[What you need to do]: Copy each record below exactly, please, and leave its pictures out.

[Dataset excerpts]:

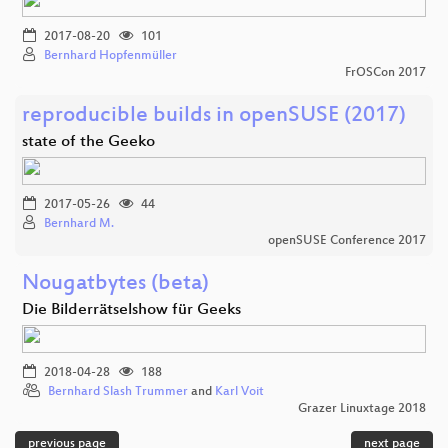
2017-08-20
101
Bernhard Hopfenmüller
FrOSCon 2017
reproducible builds in openSUSE (2017)
state of the Geeko
2017-05-26
44
Bernhard M.
openSUSE Conference 2017
Nougatbytes (beta)
Die Bilderrätselshow für Geeks
2018-04-28
188
Bernhard Slash Trummer
and
Karl Voit
Grazer Linuxtage 2018
previous page
next page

[Task response]:
2017-08-20
101
Bernhard Hopfenmüller
FrOSCon 2017
reproducible builds in openSUSE (2017)
state of the Geeko
2017-05-26
44
Bernhard M.
openSUSE Conference 2017
Nougatbytes (beta)
Die Bilderrätselshow für Geeks
2018-04-28
188
Bernhard Slash Trummer
and
Karl Voit
Grazer Linuxtage 2018
previous page
next page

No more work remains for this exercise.